Self-selection is a fast and efficient way to increase team performance — people give their best when they are part of a group they like.

4. World-Café: Create Collaborative Conversations

World Café is a living network of collaborative dialogue to address questions that matter. It’s built on the belief that people have the wisdom and creativity to confront any challenge — together, we create better solutions.

This method resembles the intimacy, passion, and ambiance of traditional cafés — like “French Coffee Philos.” It’s a metaphor of a warm and hospitable experience that invites us to challenge the way we see the world. 4–5 People gather around small coffee-like tables. This safe and welcoming place encourages everyone’s contributions.

Cafés can be named differently according to specific goals (e.g., Creative Cafés, Leadership Cafés, Strategy Cafés, etc.). Each conversation is meant to last 20 minutes. When time is up, people rotate. Keep continuity by maintaining one host per table. The rest carry their key ideas and thoughts to the other tables, creating more meaningful connections.

World café promotes interesting conversations through storytelling. The ambiance and set up open the door to thought-provoking questions and dialogues.

5. Appreciative Inquiry: Leverage Positive Stories

Appreciative Inquiry is not so much a shift in the methods of organizational change but on the overall perspective. It encourages us to ‘see’ the wholeness of the human system and to ‘inquire’ into its possibilities.

AI is based on the premise that people and organizations have things that work already — leveraging those helps drive sustainable change.

Most people approach change by trying to fix something that is broken. Appreciative Inquiry, on the contrary, leverages what is working. When team conversations focus on the deficit — what’s missing/ what is wrong — they suck the energy and motivation. People are more likely to speak about their successes — positive stories boost confidence.

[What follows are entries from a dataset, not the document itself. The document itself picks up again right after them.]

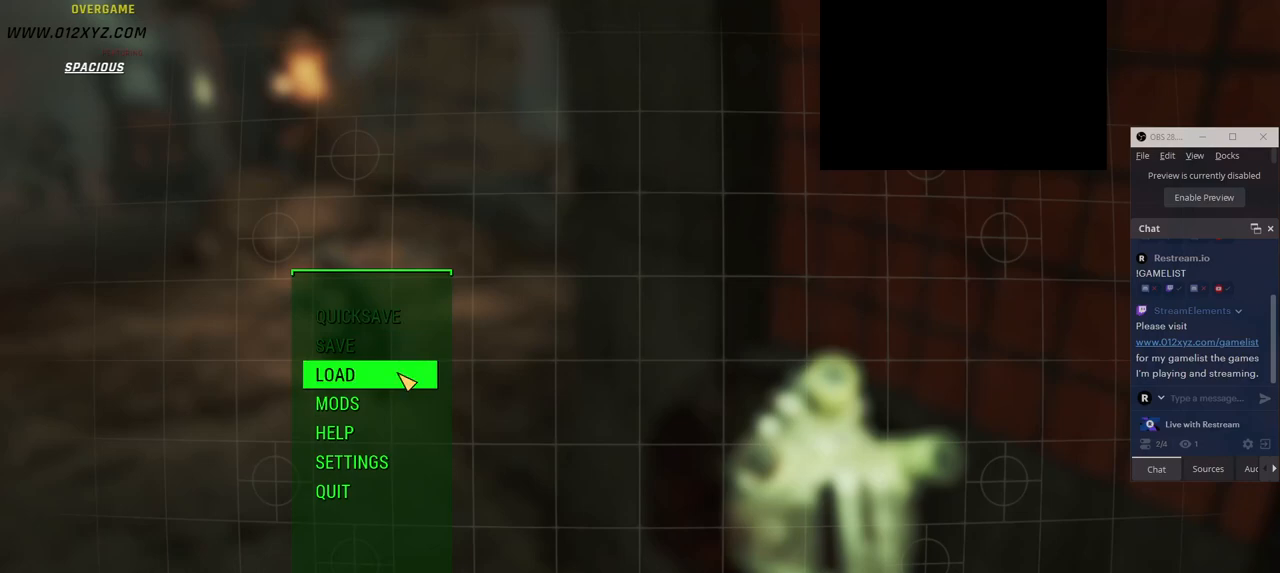
{"keys": [], "mouse": [], "events": []}
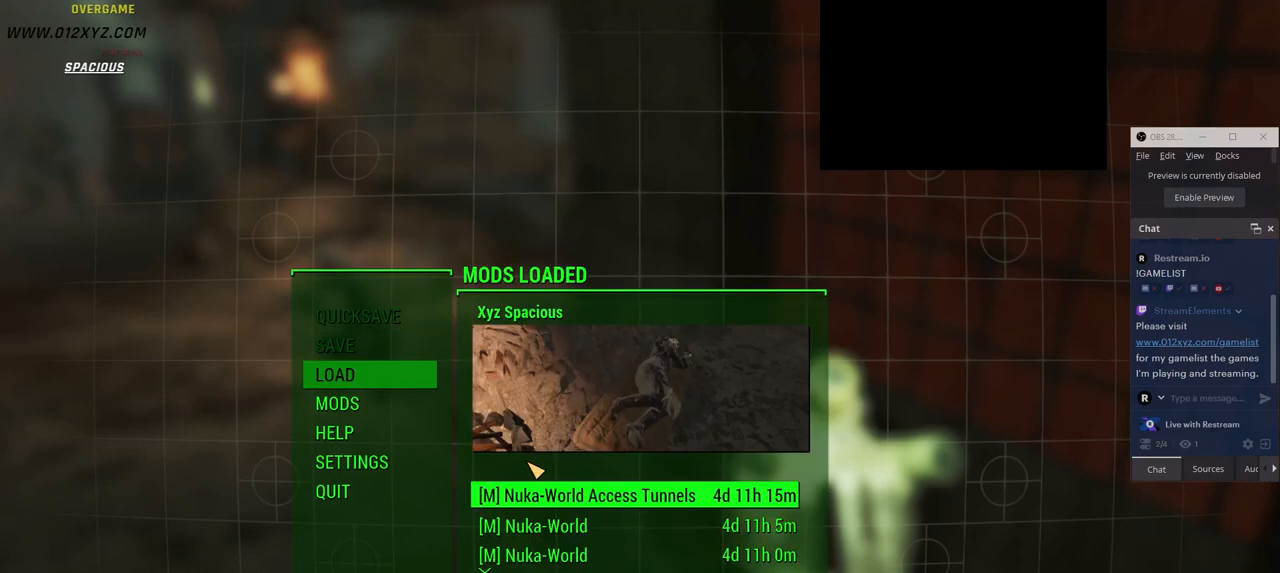
{"keys": [], "mouse": [], "events": []}
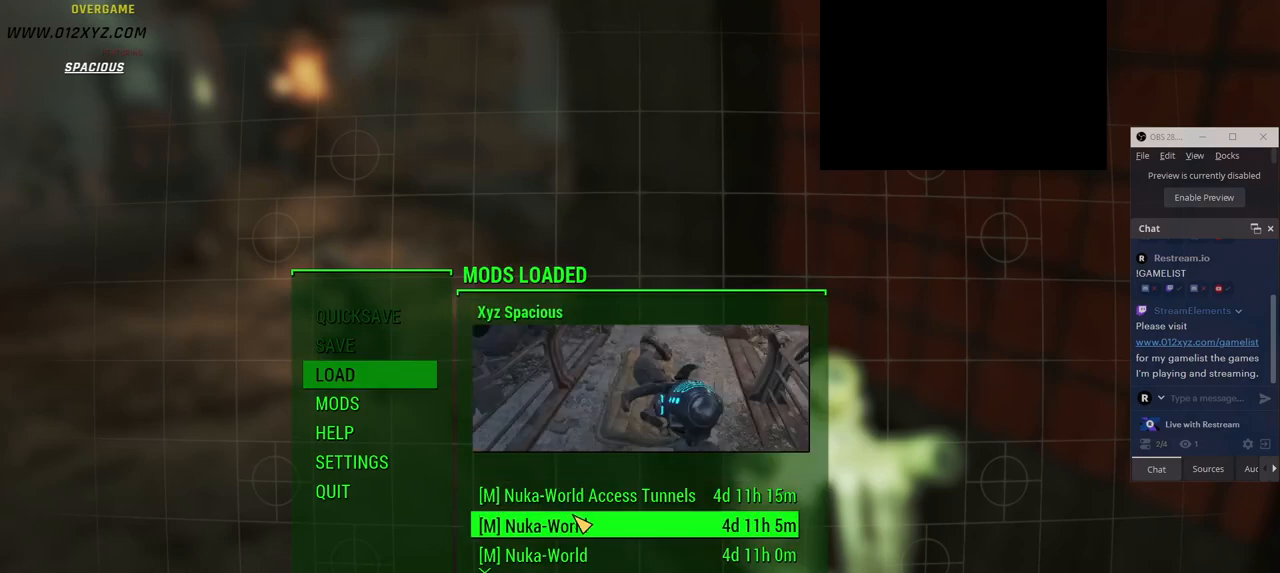
{"keys": [], "mouse": [], "events": []}
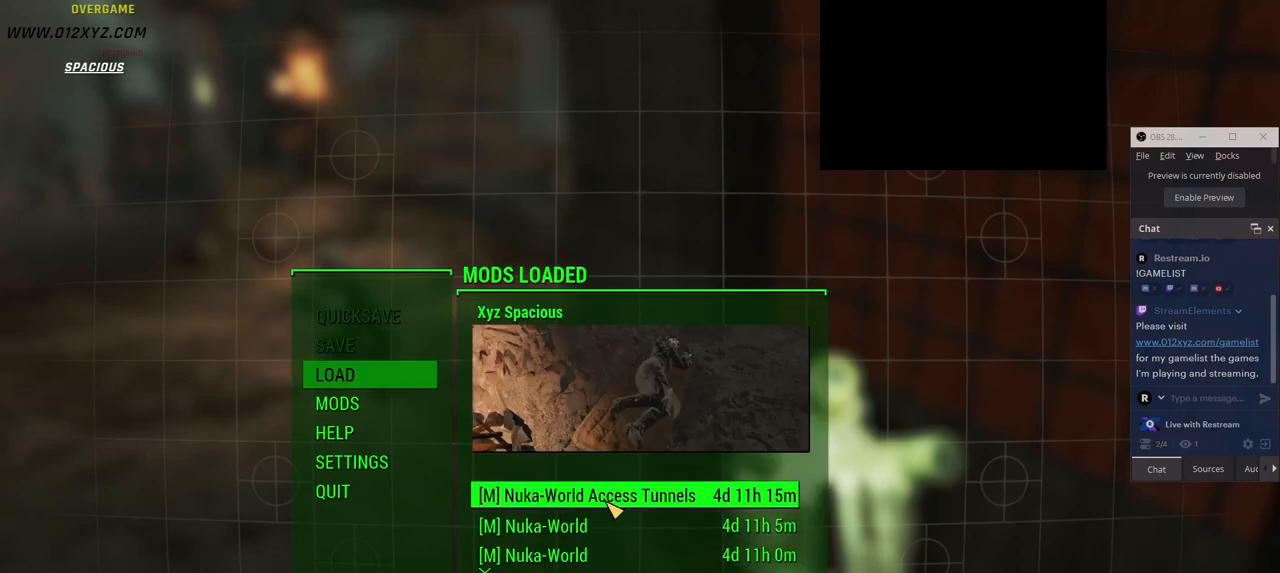
{"keys": [], "mouse": ["wheel"], "events": [[366, "mouse_wheel", "down"]]}
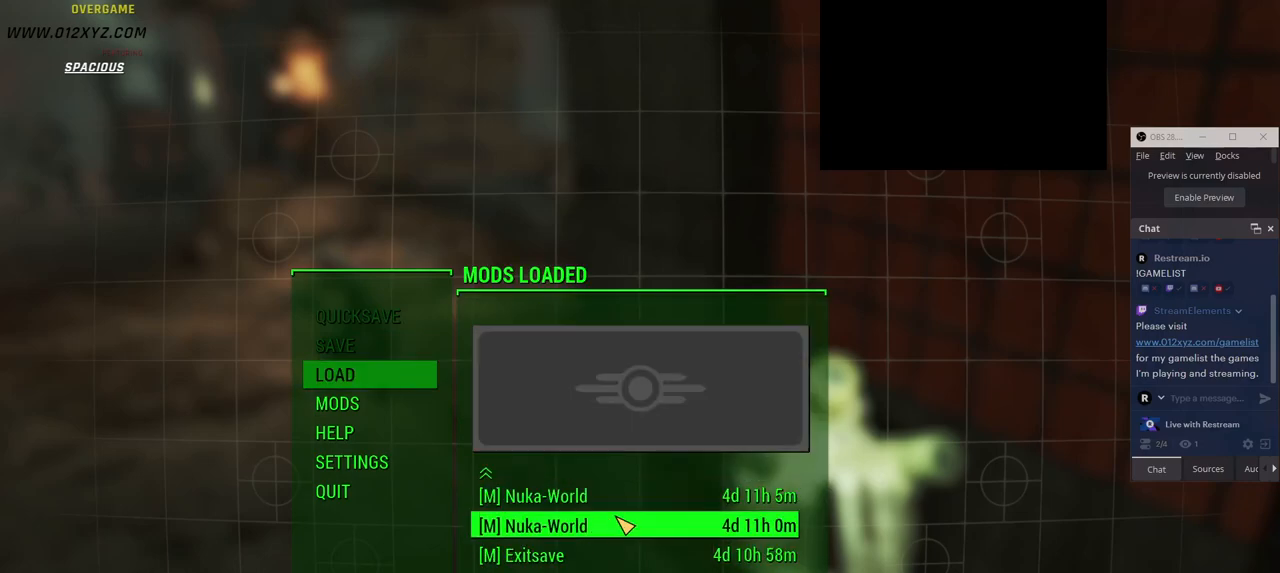
{"keys": [], "mouse": [], "events": [[100, "mouse_wheel", "up"], [300, "mouse_wheel", "down"], [466, "mouse_wheel", "up"]]}
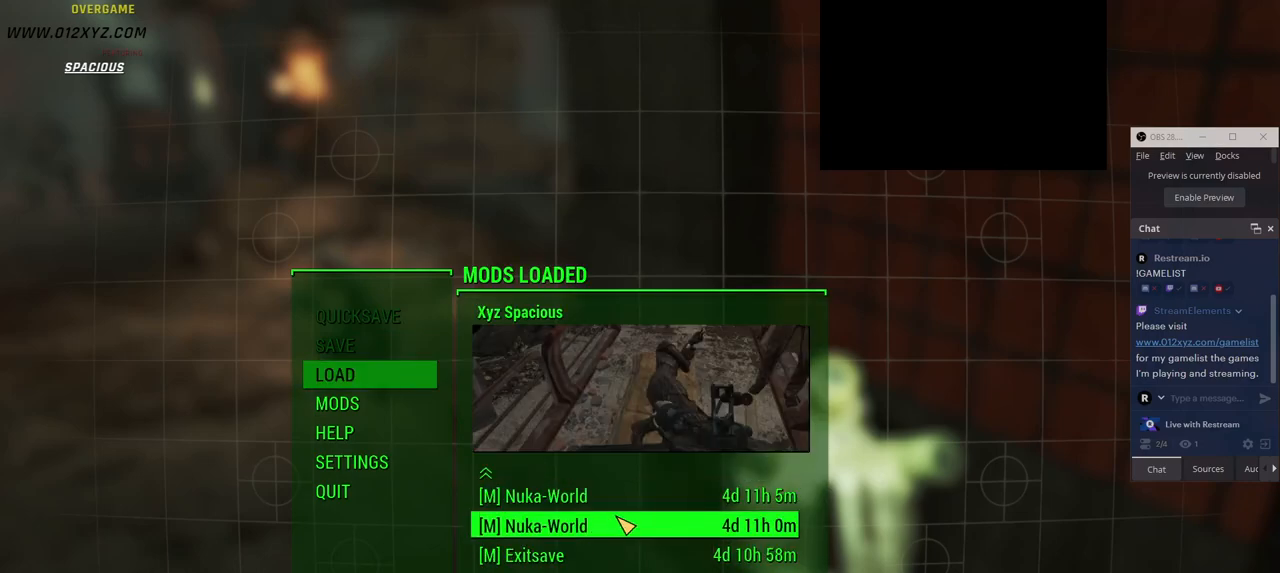
{"keys": [], "mouse": [], "events": []}
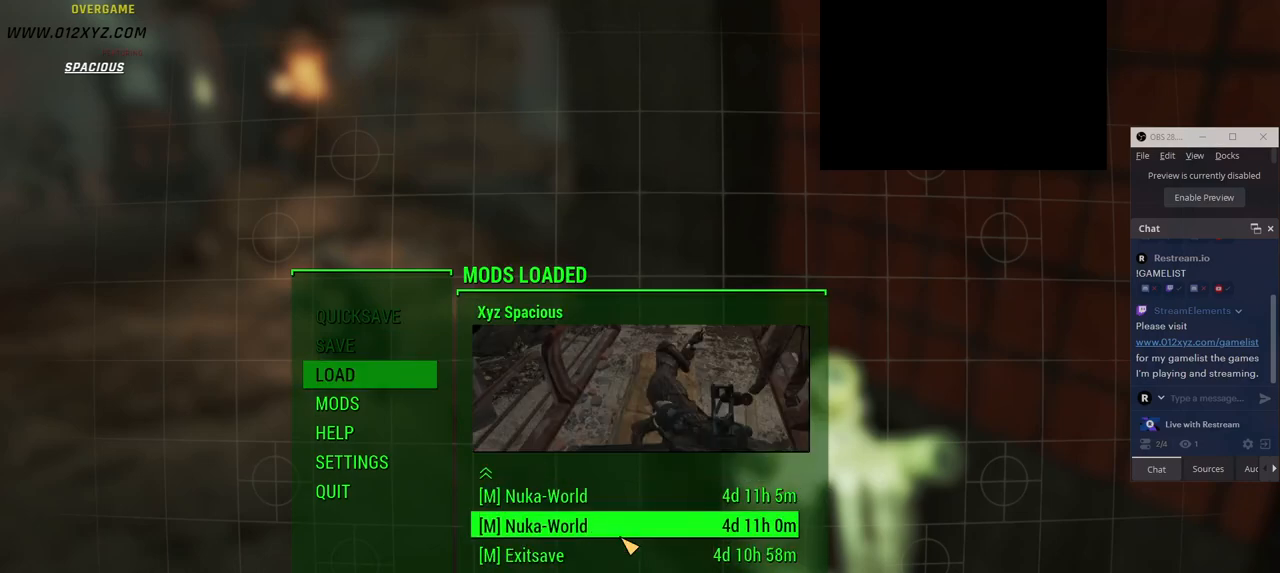
{"keys": [], "mouse": [], "events": []}
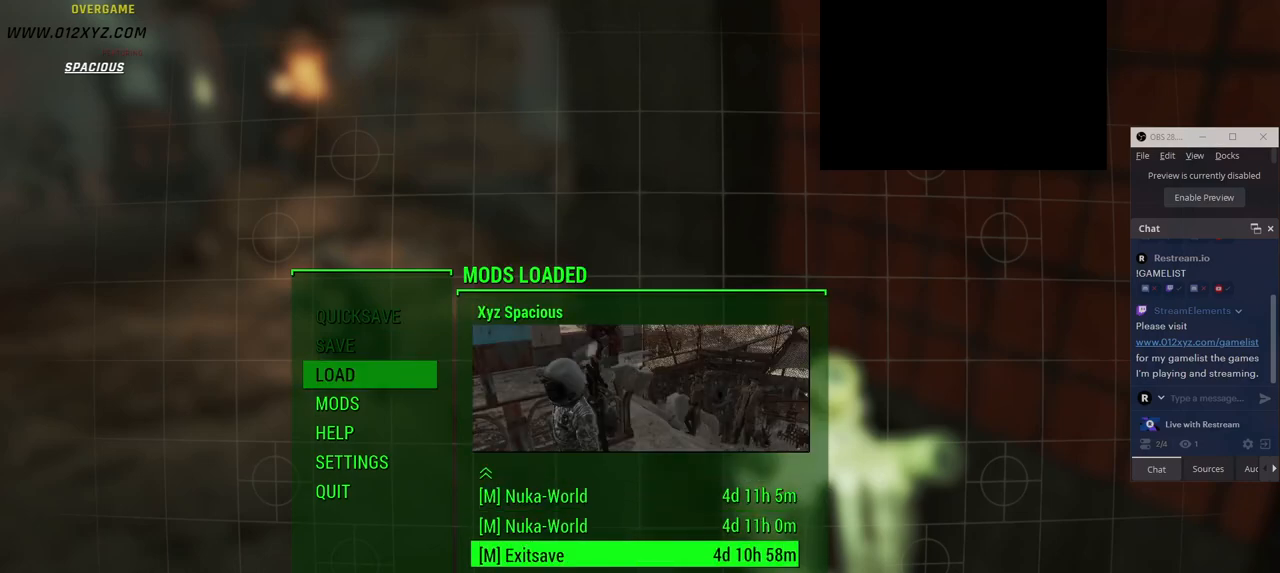
{"keys": [], "mouse": [], "events": [[350, "mouse_left", "down"], [450, "mouse_left", "up"]]}
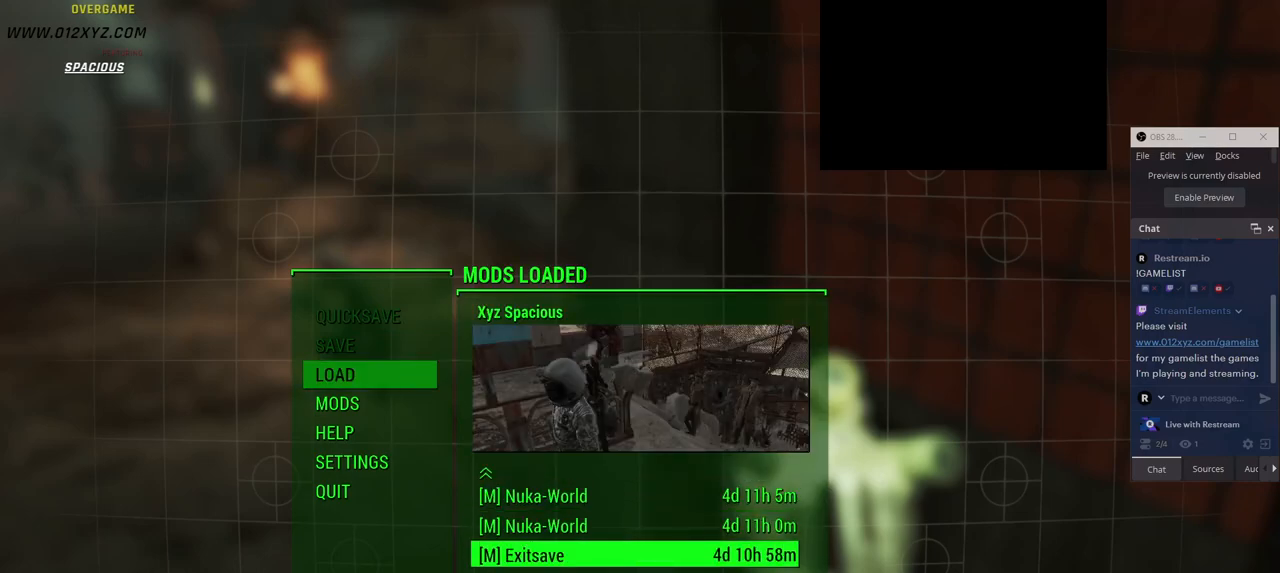
{"keys": [], "mouse": ["wheel"], "events": [[383, "mouse_wheel", "down"]]}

The positive aspect is the focus of the inquiry. Most companies tend to ask: “What can we do to minimize client anger?” They want to silence the problem. Appreciative Inquiry suggests asking: “When have our customers been the most pleased? Why? What can we learn from those moments of success?”

AI is an affirming way to embrace human and organizational change. Its life-centric approach energizes people to move in the direction of what they want the most — it’s a philosophy, not just a method.

Appreciative is about recognizing the best in people and the world around us. It increases awareness of how the language we use, the questions we ask, and the stories we tell, shape our own and collective destinies.

An inquiry is to find ways to lift people to their highest aspirations. The journey of discovery is about innovating and improvising ways to create the future. This approach raises participation and engagement. People move from ‘what is’ to ‘what it can be’ and ‘what it will be.’ They commit to learning, innovating, and delivering results everyone cares about.

Driving change requires engaging the team from the get-go. Managers don’t have all the answers — the more they try to be in charge, the less engagement. The above methods treat people as grown-ups — it enables them to make their own choices.

Goodbye coercion, hello transformational conversations.